Hidden Features of PostgreSQL [closed]

Solution 1:

Since postgres is a lot more sane than MySQL, there are not that many "tricks" to report on ;-)

The manual has some nice performance tips.

A few other performance related things to keep in mind:

  • Make sure autovacuum is turned on
  • Make sure you've gone through your postgres.conf (effective cache size, shared buffers, work mem ... lots of options there to tune).
  • Use pgpool or pgbouncer to keep your "real" database connections to a minimum
  • Learn how EXPLAIN and EXPLAIN ANALYZE works. Learn to read the output.
  • CLUSTER sorts data on disk according to an index. Can dramatically improve performance of large (mostly) read-only tables. Clustering is a one-time operation: when the table is subsequently updated, the changes are not clustered.

Here's a few things I've found useful that aren't config or performance related per se.

To see what's currently happening:

select * from pg_stat_activity;

Search misc functions:

select * from pg_proc WHERE proname ~* '^pg_.*'

Find size of database:

select pg_database_size('postgres');
select pg_size_pretty(pg_database_size('postgres'));

Find size of all databases:

select datname, pg_size_pretty(pg_database_size(datname)) as size
  from pg_database;

Find size of tables and indexes:

select pg_size_pretty(pg_relation_size('public.customer'));

Or, to list all tables and indexes (probably easier to make a view of this):

select schemaname, relname,
    pg_size_pretty(pg_relation_size(schemaname || '.' || relname)) as size
  from (select schemaname, relname, 'table' as type
          from pg_stat_user_tables
        union all
        select schemaname, relname, 'index' as type
          from pg_stat_user_indexes) x;

Oh, and you can nest transactions, rollback partial transactions++

test=# begin;
BEGIN
test=# select count(*) from customer where name='test';
 count 
-------
     0
(1 row)
test=# insert into customer (name) values ('test');
INSERT 0 1
test=# savepoint foo;
SAVEPOINT
test=# update customer set name='john';
UPDATE 3
test=# rollback to savepoint foo;
ROLLBACK
test=# commit;
COMMIT
test=# select count(*) from customer where name='test';
 count 
-------
     1
(1 row)

Solution 2:

The easiest trick to let postgresql perform a lot better (apart from setting and using proper indexes of course) is just to give it more RAM to work with (if you have not done so already). On most default installations the value for shared_buffers is way too low (in my opinion). You can set

shared_buffers

in postgresql.conf. Divide this number by 128 to get an approximation of the amount of memory (in MB) postgres can claim. If you up it enough this will make postgresql fly. Don't forget to restart postgresql.
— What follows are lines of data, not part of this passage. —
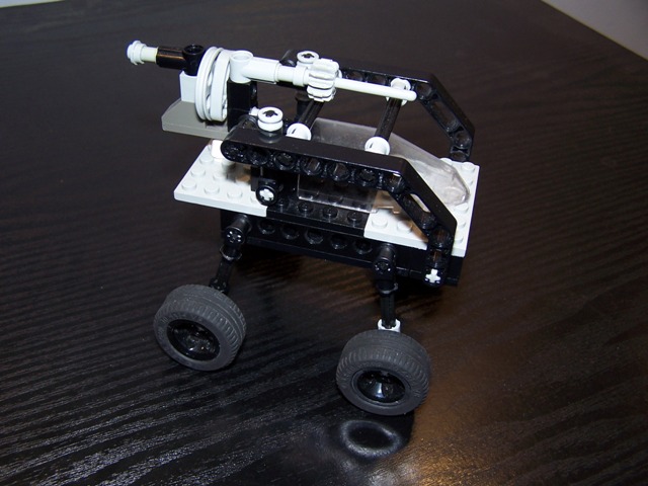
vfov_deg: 37.7
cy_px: 243
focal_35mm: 38
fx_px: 711
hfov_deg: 49.0
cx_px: 324
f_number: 2.8
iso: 80
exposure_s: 1/60
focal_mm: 6.3
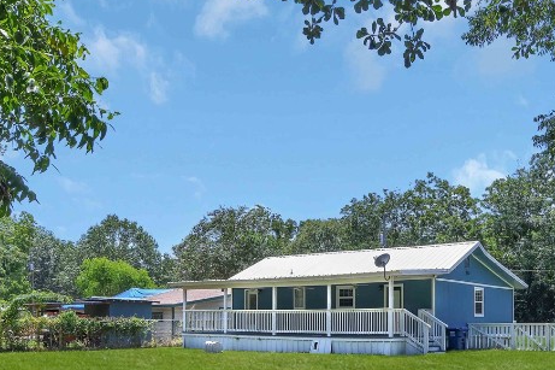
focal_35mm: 35
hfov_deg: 52.9
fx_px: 539
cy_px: 331
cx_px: 388
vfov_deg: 35.6
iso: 100
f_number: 8
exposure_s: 1/250
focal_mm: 14
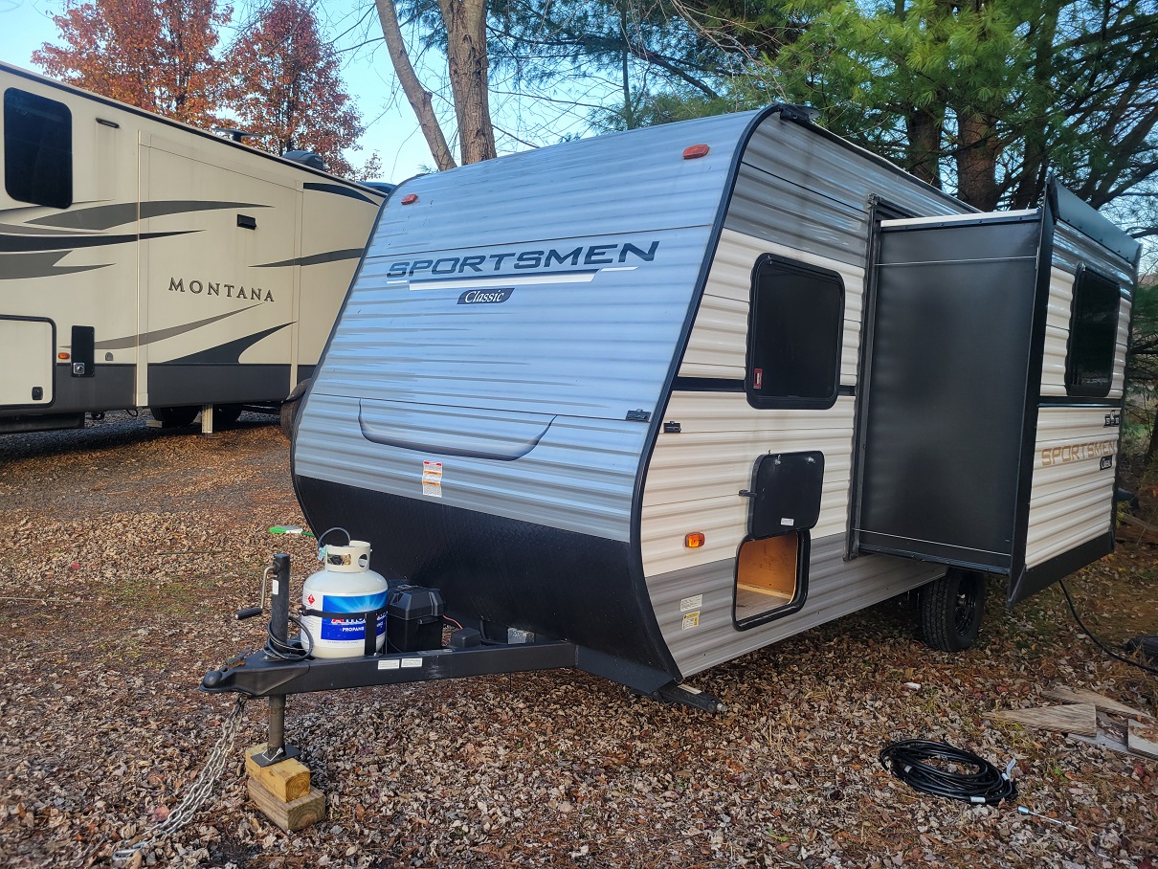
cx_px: 579
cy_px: 434
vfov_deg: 53.1
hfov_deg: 67.3
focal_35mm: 26
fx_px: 870
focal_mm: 5.4
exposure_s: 1/172
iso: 40
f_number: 1.8
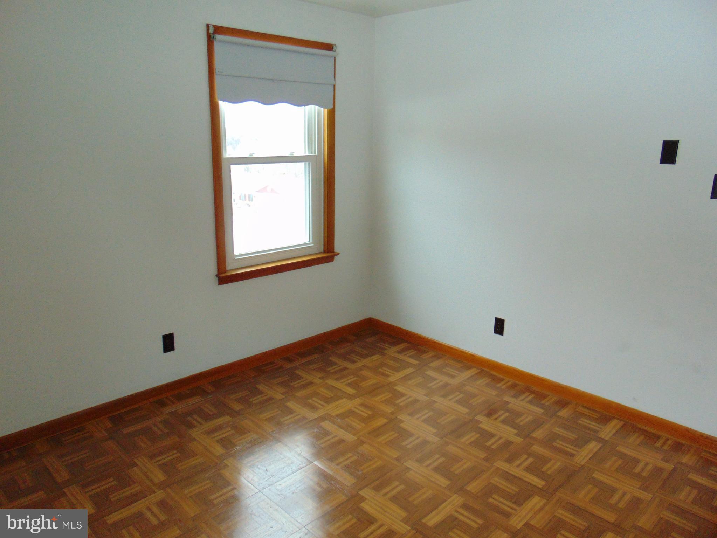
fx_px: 518
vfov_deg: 54.9
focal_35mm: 25
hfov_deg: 69.4
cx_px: 358
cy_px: 269
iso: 250
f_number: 3
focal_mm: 4.5
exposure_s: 1/80
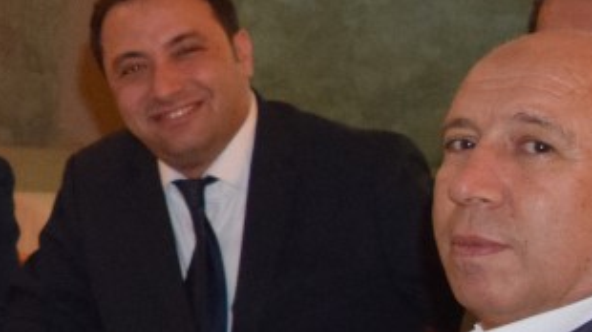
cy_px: 172
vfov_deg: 8.2
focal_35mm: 148
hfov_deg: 12.7
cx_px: -582
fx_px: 2322
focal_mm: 18
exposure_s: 1/60
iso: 1600
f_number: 3.5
On Linux systems, when postgresql won't start again you will probably have hit the kernel.shmmax limit. Set it higher with

sysctl -w kernel.shmmax=xxxx

To make this persist between boots, add a kernel.shmmax entry to /etc/sysctl.conf.

A whole bunch of Postgresql tricks can be found here:

  • http://www.postgres.cz/index.php/PostgreSQL_SQL_Tricks

Solution 3:

Postgres has a very powerful datetime handling facility thanks to its INTERVAL support.

For example:

select NOW(), NOW() + '1 hour';
              now              |           ?column?            
-------------------------------+-------------------------------
 2009-04-18 01:37:49.116614+00 | 2009-04-18 02:37:49.116614+00
(1 row)



select current_date ,(current_date +  interval '1 year')::date;
    date             |  date            
---------------------+----------------
 2014-10-17          | 2015-10-17
(1 row)

You can cast many strings to an INTERVAL type.